## What is expected:
Render everything from the line containing "Événements sur Astra International Tbk" down to the line containing "PT Astra International Tbk distribue-t-elle", both included, as a JSON list of strings with one string per line and no blank lines.

## Material provided:
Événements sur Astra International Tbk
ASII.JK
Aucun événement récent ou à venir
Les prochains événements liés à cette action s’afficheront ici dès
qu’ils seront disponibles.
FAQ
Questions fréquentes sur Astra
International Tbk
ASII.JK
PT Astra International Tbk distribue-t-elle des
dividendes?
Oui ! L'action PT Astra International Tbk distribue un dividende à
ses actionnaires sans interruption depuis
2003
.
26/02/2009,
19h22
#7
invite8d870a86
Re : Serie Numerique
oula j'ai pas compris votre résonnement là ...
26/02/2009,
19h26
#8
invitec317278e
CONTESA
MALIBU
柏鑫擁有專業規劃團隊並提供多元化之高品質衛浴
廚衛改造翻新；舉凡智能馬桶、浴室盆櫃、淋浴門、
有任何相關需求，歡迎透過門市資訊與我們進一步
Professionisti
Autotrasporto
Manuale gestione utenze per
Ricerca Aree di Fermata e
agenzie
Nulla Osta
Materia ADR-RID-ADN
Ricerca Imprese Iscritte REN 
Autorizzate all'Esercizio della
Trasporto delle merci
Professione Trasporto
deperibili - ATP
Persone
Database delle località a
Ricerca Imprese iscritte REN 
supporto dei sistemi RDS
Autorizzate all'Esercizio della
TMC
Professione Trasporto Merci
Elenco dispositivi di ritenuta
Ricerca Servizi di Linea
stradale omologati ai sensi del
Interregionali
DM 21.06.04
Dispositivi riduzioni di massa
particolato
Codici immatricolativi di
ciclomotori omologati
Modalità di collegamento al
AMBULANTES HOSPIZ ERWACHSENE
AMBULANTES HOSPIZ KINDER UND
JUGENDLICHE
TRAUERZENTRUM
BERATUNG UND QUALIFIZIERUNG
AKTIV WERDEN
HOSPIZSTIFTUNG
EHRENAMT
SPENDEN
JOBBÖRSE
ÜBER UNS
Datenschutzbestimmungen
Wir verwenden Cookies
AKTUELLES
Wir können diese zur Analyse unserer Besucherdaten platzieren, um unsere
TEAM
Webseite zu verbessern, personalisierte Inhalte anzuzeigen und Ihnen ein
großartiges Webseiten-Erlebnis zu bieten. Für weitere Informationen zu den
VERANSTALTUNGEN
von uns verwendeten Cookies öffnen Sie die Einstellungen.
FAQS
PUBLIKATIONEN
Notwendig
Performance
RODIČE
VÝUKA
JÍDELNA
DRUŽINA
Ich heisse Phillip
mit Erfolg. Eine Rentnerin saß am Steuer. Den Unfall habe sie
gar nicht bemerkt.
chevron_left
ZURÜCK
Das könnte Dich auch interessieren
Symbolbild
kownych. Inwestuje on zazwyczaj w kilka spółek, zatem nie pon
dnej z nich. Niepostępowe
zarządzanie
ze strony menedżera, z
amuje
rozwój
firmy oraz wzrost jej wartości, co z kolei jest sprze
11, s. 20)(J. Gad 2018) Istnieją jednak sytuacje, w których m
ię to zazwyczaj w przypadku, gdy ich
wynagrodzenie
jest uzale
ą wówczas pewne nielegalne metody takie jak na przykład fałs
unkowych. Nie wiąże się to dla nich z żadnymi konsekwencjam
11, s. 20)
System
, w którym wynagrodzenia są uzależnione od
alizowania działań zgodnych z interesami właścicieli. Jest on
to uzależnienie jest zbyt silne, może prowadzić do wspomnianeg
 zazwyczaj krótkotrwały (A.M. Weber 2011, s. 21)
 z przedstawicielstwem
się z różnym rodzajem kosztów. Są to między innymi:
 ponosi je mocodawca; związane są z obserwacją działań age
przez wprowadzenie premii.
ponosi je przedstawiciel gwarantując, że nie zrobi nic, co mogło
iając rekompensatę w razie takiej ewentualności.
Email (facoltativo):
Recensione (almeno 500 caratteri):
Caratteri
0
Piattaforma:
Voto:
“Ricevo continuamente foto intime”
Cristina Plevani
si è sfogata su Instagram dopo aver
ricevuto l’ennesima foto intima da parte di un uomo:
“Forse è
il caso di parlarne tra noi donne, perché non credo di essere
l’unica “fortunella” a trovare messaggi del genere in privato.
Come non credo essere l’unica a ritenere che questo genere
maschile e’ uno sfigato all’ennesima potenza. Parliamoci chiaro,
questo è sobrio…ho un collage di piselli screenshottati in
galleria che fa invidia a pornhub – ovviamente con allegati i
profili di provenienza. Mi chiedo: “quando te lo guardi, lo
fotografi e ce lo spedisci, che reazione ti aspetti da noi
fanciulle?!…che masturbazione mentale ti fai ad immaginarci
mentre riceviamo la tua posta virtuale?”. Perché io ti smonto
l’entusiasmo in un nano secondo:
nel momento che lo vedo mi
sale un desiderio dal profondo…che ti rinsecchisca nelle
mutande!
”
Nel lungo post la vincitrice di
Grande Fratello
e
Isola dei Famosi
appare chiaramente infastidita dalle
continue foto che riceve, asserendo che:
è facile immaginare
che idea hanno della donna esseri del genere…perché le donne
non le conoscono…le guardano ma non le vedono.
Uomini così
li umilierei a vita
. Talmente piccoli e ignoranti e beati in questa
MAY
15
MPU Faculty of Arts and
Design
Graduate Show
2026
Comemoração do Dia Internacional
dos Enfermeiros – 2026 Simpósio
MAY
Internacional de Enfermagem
* * *
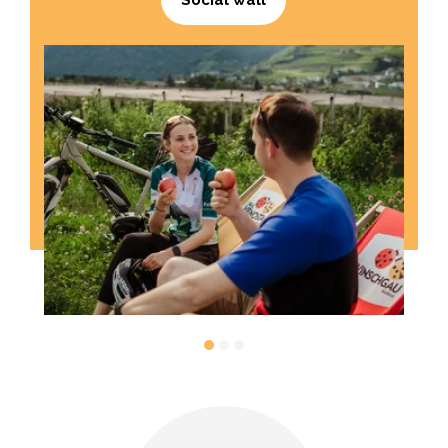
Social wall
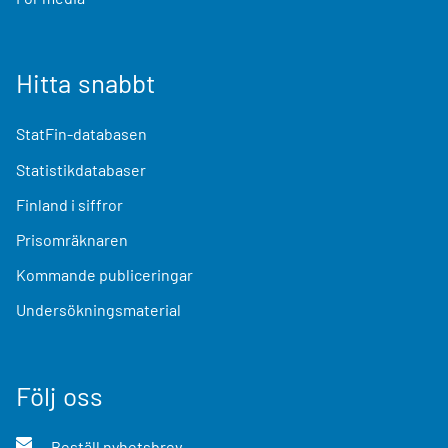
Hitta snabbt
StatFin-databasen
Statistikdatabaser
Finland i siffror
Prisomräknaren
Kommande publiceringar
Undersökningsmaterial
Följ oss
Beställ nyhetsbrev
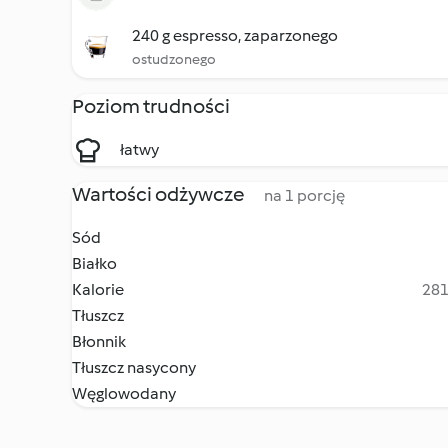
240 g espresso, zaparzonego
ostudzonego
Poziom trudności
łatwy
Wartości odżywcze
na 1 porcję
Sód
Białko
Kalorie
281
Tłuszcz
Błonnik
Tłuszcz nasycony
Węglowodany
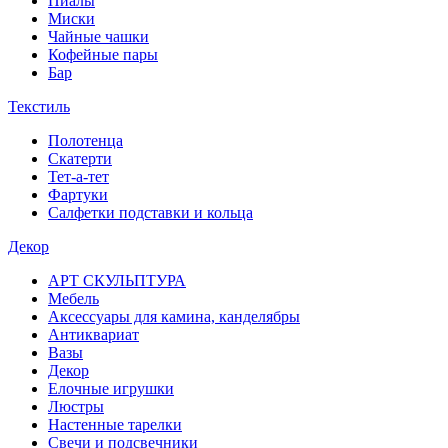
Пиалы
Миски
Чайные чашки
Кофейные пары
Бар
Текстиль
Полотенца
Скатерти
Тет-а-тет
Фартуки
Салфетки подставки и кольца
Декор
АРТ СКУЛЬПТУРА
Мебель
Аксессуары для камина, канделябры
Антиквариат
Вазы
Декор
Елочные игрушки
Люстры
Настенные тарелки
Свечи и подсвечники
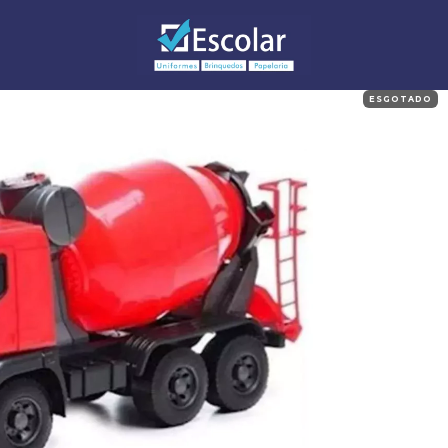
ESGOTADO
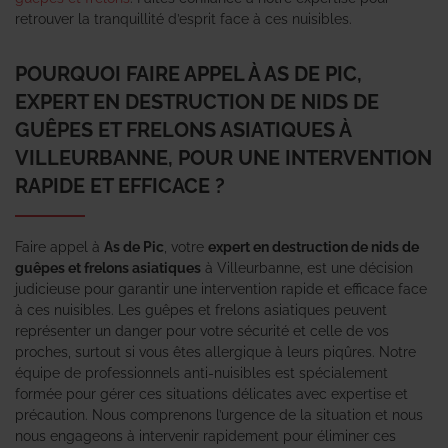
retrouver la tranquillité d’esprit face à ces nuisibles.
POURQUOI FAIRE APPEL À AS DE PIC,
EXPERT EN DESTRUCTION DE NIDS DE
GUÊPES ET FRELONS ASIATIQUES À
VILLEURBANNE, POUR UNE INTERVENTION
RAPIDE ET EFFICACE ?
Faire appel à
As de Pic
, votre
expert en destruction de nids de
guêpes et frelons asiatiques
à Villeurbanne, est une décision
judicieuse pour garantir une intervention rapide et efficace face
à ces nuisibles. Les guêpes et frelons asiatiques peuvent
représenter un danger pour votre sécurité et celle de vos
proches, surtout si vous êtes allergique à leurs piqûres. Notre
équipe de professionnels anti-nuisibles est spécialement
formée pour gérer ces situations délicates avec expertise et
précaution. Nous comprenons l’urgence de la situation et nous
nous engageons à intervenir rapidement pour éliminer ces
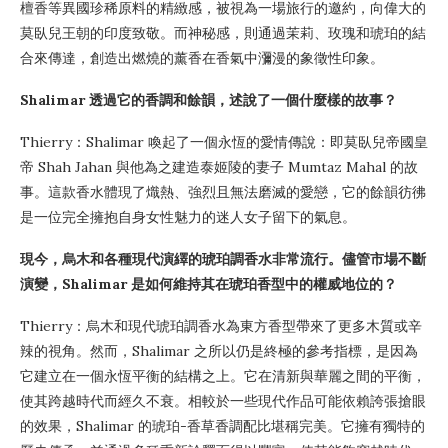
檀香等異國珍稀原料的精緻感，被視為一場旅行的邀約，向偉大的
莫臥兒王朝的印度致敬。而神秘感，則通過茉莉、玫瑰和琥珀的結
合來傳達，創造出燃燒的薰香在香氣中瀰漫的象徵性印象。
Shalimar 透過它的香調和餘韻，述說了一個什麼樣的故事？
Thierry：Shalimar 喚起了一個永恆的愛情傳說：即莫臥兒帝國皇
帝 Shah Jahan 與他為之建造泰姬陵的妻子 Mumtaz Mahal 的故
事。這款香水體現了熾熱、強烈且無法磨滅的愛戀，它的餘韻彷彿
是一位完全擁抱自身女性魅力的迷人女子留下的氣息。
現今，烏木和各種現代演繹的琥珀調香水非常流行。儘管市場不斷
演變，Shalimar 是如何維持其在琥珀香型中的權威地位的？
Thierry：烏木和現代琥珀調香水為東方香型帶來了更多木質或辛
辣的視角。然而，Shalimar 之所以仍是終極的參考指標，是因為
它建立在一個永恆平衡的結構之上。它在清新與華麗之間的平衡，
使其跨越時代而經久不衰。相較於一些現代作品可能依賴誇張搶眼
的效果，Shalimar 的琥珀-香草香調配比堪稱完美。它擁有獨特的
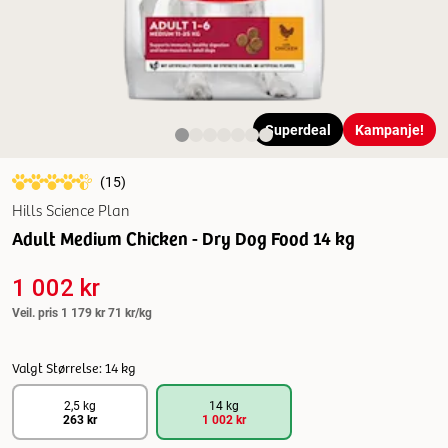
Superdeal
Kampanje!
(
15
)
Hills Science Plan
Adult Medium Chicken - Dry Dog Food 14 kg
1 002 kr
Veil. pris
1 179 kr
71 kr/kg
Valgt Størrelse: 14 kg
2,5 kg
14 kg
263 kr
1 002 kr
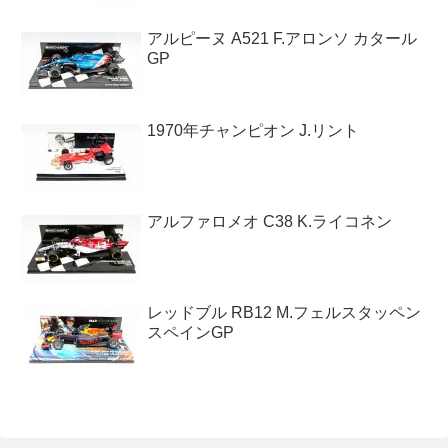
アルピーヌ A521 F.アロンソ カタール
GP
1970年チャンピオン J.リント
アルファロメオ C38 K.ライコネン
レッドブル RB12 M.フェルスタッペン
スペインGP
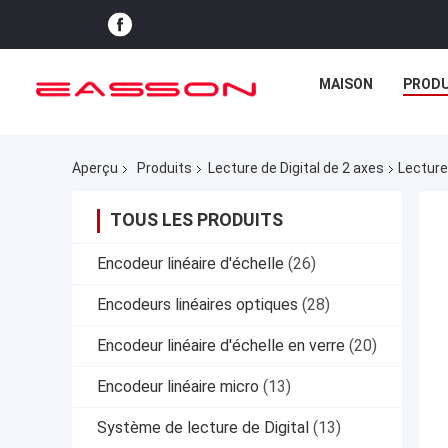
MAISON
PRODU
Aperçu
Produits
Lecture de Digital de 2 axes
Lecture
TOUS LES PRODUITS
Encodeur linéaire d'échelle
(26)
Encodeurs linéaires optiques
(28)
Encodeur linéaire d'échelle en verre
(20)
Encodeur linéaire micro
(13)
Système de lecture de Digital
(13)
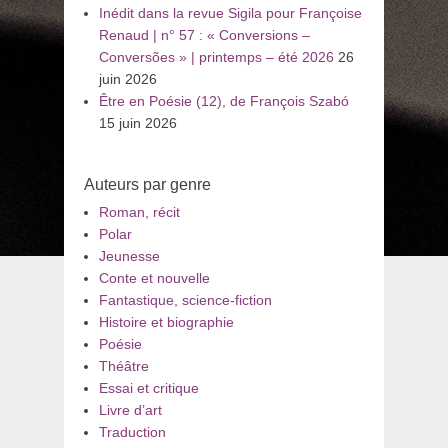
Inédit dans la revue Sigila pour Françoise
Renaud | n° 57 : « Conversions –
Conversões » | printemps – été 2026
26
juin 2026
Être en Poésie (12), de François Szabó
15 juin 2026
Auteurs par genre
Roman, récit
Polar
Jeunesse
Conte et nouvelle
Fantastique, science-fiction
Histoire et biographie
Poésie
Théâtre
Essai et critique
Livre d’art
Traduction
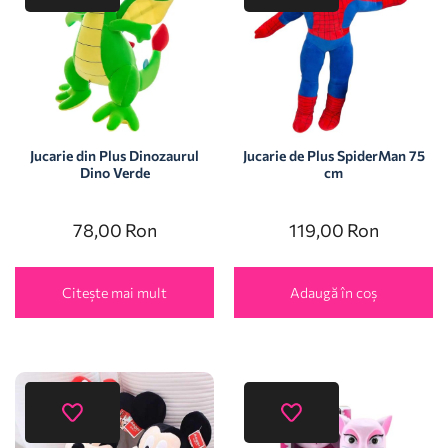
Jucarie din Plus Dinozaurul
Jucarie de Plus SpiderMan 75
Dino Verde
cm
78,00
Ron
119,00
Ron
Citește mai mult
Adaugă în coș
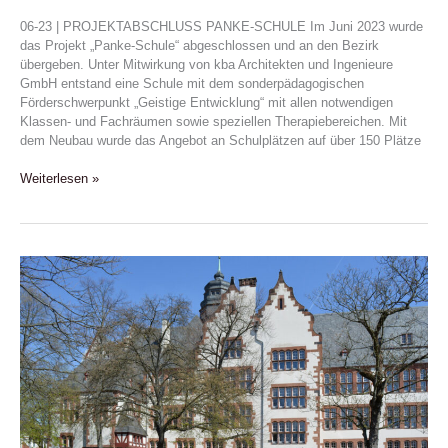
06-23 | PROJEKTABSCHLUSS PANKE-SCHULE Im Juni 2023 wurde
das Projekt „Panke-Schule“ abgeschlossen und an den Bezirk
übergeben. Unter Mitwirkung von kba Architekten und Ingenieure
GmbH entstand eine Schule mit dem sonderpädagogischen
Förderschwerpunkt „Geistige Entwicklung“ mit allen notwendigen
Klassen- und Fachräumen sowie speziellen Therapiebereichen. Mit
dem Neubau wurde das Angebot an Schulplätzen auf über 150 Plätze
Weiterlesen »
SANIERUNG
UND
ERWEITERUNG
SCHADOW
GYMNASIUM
==
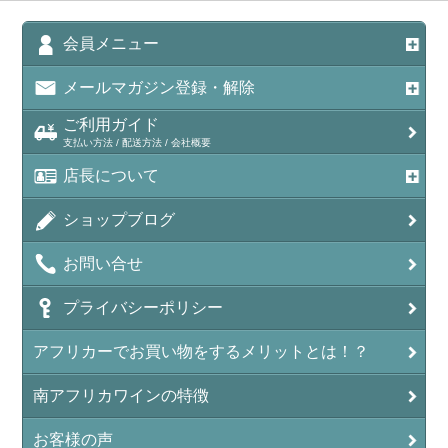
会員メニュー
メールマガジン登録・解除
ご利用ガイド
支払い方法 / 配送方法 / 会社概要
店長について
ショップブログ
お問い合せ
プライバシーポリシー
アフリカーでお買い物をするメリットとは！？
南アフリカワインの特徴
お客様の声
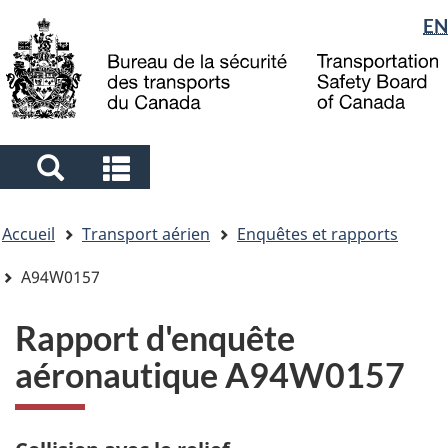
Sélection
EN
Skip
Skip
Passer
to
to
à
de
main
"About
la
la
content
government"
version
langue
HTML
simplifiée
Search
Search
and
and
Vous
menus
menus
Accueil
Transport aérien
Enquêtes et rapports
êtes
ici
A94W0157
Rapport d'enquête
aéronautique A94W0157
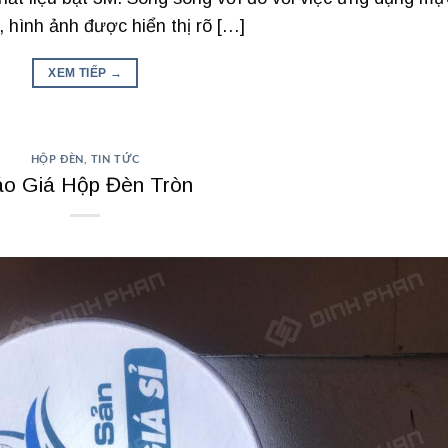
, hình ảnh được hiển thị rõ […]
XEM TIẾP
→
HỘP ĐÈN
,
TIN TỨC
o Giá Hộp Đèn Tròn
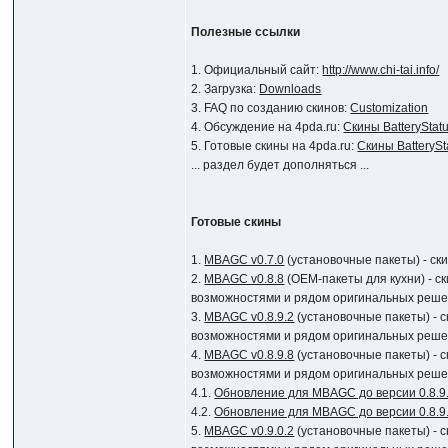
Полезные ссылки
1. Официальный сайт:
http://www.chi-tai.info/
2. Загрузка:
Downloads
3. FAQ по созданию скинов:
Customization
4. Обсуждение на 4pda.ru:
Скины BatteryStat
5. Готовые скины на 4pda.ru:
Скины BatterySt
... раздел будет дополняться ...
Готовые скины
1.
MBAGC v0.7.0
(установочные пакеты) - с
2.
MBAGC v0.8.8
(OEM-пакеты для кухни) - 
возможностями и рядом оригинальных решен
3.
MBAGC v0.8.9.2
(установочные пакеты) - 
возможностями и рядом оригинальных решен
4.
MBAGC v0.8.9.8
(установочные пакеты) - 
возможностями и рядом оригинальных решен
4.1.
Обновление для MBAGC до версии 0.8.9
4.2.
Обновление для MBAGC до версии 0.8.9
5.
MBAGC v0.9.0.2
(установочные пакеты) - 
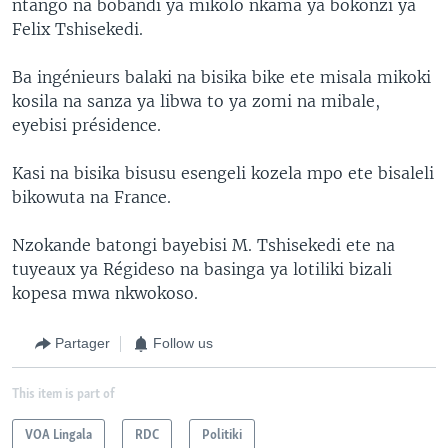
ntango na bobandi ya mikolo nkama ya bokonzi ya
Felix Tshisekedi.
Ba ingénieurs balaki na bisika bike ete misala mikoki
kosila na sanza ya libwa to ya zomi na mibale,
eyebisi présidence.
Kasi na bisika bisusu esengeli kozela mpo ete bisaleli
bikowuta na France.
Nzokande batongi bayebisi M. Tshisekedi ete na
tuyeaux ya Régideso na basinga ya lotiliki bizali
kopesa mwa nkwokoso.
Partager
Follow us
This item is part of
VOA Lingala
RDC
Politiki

## Problem solution:
[
  "Événements sur Astra International Tbk",
  "ASII.JK",
  "Aucun événement récent ou à venir",
  "Les prochains événements liés à cette action s’afficheront ici dès",
  "qu’ils seront disponibles.",
  "FAQ",
  "Questions fréquentes sur Astra",
  "International Tbk",
  "ASII.JK",
  "PT Astra International Tbk distribue-t-elle des"
]